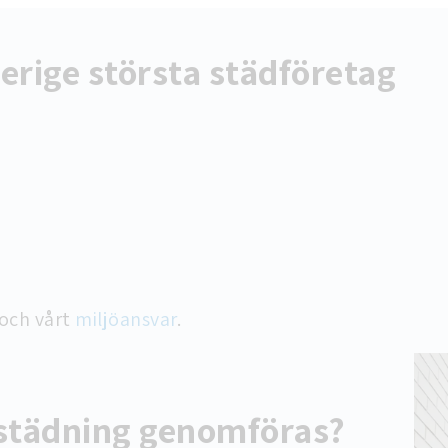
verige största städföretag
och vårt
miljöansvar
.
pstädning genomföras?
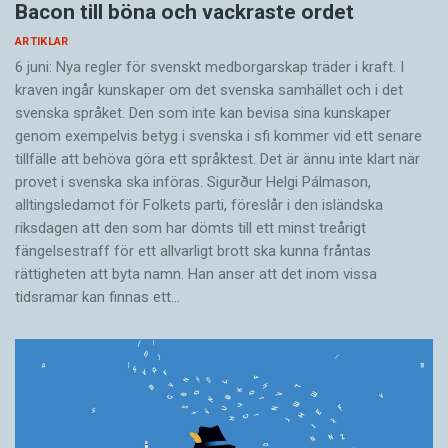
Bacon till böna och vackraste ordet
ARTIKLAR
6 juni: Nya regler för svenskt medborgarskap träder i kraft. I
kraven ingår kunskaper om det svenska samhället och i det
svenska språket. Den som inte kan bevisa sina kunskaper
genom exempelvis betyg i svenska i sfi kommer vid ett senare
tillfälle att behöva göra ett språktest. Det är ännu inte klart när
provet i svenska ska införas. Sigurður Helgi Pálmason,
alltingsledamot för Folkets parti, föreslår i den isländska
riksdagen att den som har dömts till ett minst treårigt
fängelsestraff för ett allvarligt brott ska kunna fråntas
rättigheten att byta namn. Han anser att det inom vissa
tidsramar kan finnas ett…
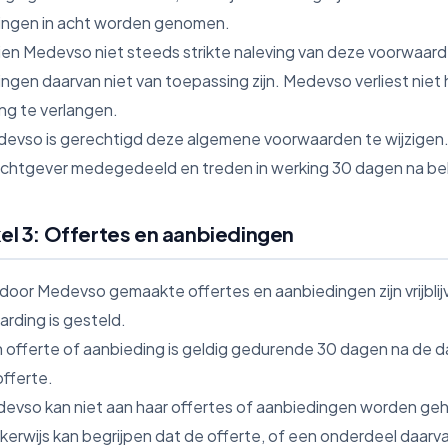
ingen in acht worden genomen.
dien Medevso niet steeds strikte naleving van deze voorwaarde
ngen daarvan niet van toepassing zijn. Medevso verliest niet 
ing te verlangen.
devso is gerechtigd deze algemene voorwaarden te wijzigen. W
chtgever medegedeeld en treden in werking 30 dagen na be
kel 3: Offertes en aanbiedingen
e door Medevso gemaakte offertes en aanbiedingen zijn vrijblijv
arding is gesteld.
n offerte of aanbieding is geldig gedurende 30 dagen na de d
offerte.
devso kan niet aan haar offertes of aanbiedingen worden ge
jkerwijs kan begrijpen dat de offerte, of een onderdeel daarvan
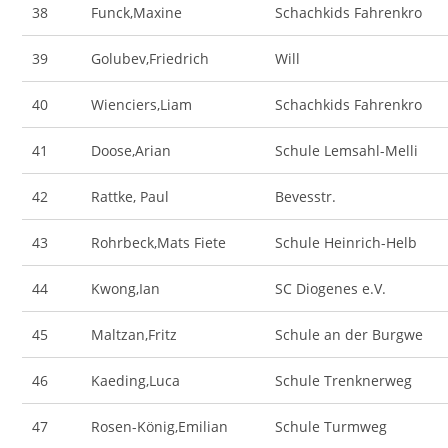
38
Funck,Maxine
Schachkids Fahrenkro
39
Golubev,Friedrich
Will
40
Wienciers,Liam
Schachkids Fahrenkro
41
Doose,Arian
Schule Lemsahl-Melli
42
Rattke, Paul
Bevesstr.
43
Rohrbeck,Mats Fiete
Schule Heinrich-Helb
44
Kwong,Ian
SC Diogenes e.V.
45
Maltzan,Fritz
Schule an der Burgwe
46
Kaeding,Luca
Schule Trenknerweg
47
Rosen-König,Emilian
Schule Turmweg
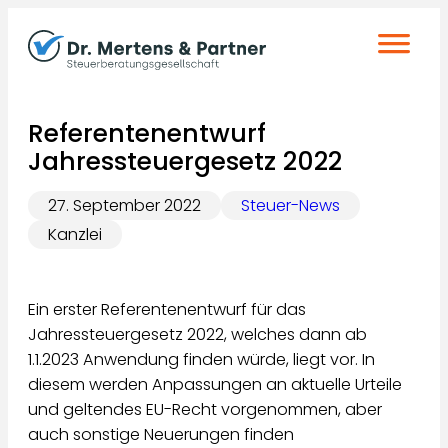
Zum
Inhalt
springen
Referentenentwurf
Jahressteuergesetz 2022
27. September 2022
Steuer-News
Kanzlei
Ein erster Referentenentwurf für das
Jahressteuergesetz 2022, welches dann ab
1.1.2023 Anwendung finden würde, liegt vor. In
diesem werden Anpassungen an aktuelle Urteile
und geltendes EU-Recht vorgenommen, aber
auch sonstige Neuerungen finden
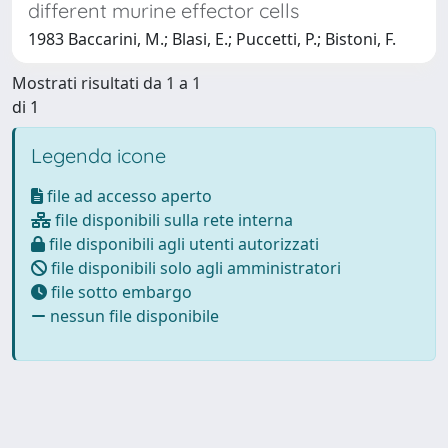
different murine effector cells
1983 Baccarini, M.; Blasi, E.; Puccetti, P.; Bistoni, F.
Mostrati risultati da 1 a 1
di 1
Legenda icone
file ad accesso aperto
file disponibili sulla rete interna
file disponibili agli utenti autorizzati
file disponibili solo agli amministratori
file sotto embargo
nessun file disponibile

---

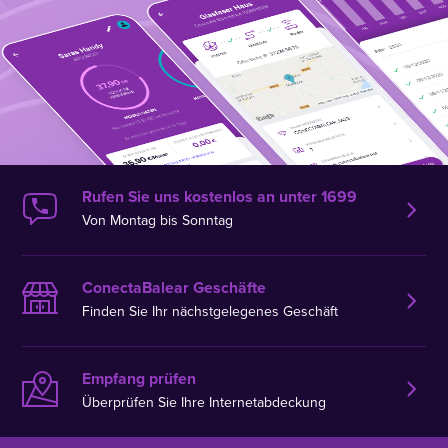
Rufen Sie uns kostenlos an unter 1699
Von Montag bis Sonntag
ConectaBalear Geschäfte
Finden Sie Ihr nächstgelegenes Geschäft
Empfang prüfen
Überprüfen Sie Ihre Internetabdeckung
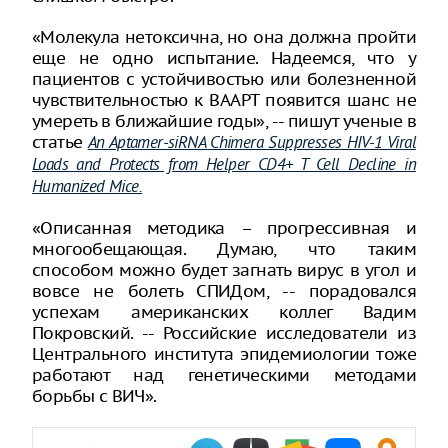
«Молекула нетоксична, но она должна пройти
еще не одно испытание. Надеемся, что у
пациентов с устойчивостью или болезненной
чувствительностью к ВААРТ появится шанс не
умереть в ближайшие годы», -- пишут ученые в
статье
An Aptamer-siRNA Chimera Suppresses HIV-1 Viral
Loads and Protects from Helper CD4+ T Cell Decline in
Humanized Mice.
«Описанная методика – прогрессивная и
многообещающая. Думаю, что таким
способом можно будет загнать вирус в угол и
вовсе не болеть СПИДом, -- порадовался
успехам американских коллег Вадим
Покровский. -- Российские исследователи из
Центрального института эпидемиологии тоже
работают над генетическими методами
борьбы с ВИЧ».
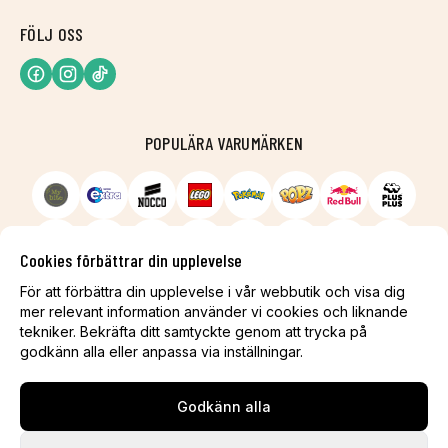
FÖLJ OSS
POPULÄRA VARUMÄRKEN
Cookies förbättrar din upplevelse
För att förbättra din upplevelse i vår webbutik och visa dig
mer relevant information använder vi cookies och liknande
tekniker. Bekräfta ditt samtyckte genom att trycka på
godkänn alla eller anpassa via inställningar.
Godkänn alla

> **EXERCISE PROMPT**
Filter the listing down to the lines holding the word "niet", and return those.

> **FINAL ANSWER**
dien Medevso niet steeds strikte naleving van deze voorwaarde
ngen daarvan niet van toepassing zijn. Medevso verliest niet 
devso kan niet aan haar offertes of aanbiedingen worden ge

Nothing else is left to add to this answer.